At 11:34 ET (15:34 GMT), the Dow Jones Industrial Average was down 80 points or 0.2%, while the S&P 500 was down 0.3% and the NASDAQ Composite was down 0.5%.
Both consumer and producer prices cooled, according to data released this week. Jobless claims were higher than expected. Consumer sentiment came in much weaker than expected.
The University of Michigan's consumer sentiment reading for May came in at 57.7, much lower than the 63 expected and down from 63.5 in April.
Futures traders expect that the Federal Reserve will pause interest rate increases when it meets next month, after more than a year of aggressive hikes that brought the benchmark rate from near zero to above 5%.

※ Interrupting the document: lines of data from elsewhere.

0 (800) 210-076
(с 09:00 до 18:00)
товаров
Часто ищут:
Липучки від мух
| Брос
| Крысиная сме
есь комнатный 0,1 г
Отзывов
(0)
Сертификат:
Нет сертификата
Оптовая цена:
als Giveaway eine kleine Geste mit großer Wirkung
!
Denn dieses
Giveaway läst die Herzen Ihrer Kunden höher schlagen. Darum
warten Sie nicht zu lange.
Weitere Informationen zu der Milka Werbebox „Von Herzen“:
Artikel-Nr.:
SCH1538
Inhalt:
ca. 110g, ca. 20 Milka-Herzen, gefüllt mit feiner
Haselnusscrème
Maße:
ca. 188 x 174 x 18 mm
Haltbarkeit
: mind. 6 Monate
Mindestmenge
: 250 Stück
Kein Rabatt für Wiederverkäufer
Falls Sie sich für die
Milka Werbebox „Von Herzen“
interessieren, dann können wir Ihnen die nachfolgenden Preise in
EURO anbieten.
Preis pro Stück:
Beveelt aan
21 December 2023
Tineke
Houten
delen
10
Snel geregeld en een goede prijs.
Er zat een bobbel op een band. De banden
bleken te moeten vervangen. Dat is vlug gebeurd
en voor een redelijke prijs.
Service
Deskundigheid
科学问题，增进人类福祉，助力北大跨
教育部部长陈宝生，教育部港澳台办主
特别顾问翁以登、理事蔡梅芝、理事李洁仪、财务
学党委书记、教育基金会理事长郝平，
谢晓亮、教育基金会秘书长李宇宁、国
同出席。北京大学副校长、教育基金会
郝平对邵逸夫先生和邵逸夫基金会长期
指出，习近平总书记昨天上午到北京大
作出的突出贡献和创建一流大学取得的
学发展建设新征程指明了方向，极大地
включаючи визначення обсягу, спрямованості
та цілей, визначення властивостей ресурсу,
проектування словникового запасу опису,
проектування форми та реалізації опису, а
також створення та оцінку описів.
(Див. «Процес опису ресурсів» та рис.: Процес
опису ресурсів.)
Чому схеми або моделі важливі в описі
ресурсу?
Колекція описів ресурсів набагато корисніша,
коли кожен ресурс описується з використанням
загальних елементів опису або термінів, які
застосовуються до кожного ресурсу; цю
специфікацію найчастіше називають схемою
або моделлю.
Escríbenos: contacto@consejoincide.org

Tesla, Inc. (NASDAQ: TSLA) shares were down more than 1% after CEO Elon Musk said he had found a new CEO for the social media platform Twitter, which he bought in October. Investors of the electric vehicle company have worried that his ownership of Twitter would distract him from Tesla.
Regional bank stocks were trying to recover after dropping on Thursday. PacWest Bancorp (NASDAQ: PACW) was down 2% after disclosing that deposits dropped more than 9% last week.
Investors are also hoping for signs of progress in talks about raising the nation’s debt ceiling, as lawmakers fight over what terms to set as a condition of making a deal. Congress has to act to raise or suspend the limit by early June, or administration officials have warned the U.S. could run out of options to continue paying its obligations.